====== THE INPUT ======

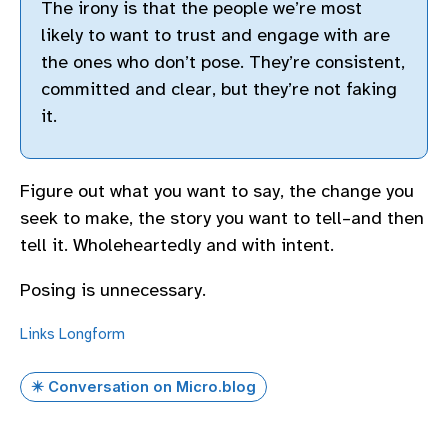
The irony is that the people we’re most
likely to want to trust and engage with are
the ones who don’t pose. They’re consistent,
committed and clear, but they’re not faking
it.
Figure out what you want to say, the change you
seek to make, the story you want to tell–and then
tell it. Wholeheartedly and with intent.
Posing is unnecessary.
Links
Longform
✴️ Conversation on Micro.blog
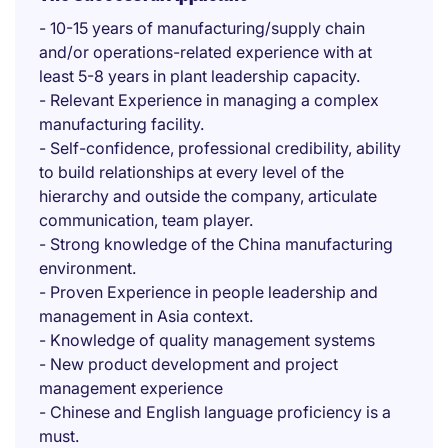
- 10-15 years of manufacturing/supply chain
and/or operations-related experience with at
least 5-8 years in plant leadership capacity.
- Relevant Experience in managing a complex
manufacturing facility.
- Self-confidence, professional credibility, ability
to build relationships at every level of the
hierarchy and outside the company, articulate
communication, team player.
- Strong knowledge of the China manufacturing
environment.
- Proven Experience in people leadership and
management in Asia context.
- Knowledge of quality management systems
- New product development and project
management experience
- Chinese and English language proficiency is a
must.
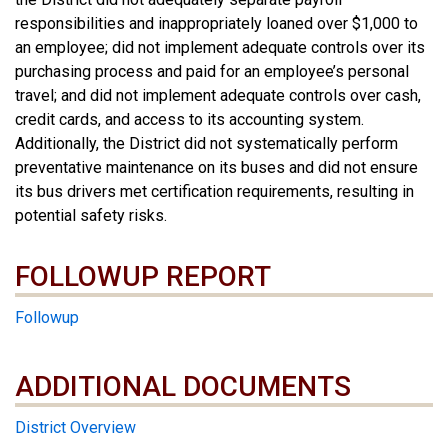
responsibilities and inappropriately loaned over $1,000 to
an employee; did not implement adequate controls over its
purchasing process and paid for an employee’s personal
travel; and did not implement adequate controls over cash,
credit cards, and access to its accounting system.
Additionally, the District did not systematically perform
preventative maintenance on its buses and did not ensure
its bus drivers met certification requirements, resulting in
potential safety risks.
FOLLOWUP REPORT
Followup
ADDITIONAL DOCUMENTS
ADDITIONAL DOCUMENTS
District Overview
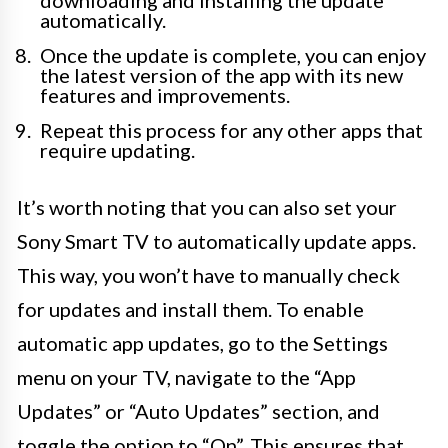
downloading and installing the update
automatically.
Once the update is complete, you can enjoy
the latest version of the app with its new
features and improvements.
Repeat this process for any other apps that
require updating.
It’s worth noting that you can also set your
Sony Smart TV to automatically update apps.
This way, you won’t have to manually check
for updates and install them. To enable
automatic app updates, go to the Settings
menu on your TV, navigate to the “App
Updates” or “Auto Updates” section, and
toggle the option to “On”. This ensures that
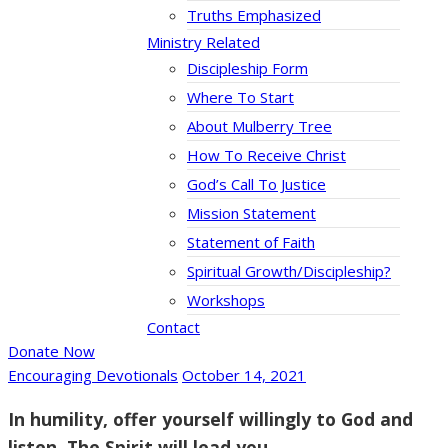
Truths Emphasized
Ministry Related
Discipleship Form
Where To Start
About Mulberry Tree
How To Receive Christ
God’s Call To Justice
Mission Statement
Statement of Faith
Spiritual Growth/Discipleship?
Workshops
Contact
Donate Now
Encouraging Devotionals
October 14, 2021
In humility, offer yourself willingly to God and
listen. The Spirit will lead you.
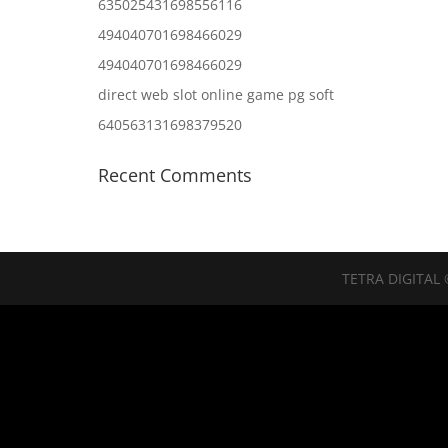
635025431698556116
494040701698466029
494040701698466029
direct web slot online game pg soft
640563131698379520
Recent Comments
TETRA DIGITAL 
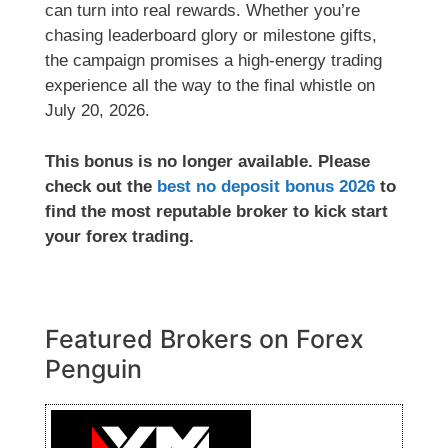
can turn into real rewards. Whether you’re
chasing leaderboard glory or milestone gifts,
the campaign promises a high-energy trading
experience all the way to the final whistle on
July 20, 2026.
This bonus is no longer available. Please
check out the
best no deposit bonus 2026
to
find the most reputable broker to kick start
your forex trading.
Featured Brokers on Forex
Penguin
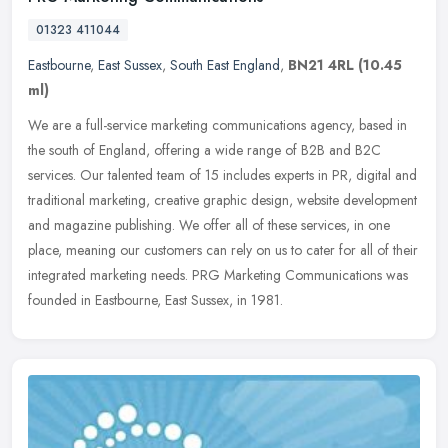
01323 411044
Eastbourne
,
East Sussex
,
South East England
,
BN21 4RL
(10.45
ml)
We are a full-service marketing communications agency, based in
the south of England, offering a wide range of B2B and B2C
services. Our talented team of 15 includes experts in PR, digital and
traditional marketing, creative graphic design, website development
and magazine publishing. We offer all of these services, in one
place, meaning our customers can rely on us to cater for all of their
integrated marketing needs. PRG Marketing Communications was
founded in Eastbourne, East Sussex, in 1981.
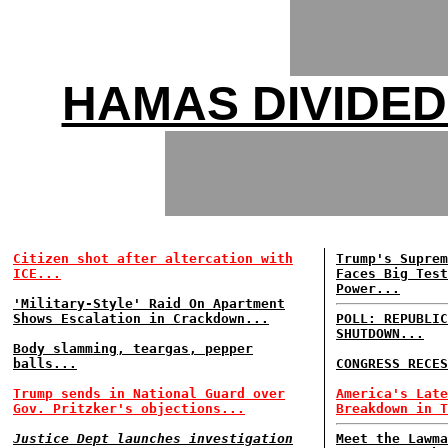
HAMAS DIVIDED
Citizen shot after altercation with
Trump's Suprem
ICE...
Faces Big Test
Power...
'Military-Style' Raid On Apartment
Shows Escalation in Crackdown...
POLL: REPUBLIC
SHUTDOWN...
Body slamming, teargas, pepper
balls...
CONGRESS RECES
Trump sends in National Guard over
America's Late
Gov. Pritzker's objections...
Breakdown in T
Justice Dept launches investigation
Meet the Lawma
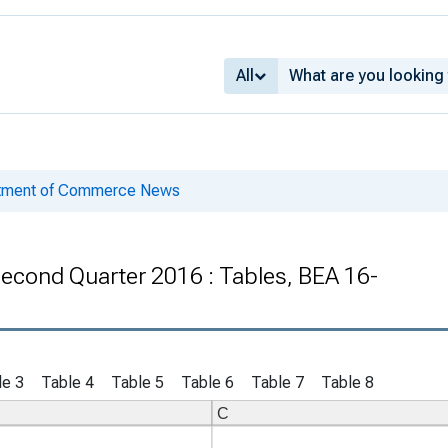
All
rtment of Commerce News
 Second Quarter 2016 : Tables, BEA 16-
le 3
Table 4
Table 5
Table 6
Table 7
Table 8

======

## WRITTEN TASK
Each line that includes the string "automatically" should be copied from the data.

## EXERCISE ANSWER
automatically.
Sony Smart TV to automatically update apps.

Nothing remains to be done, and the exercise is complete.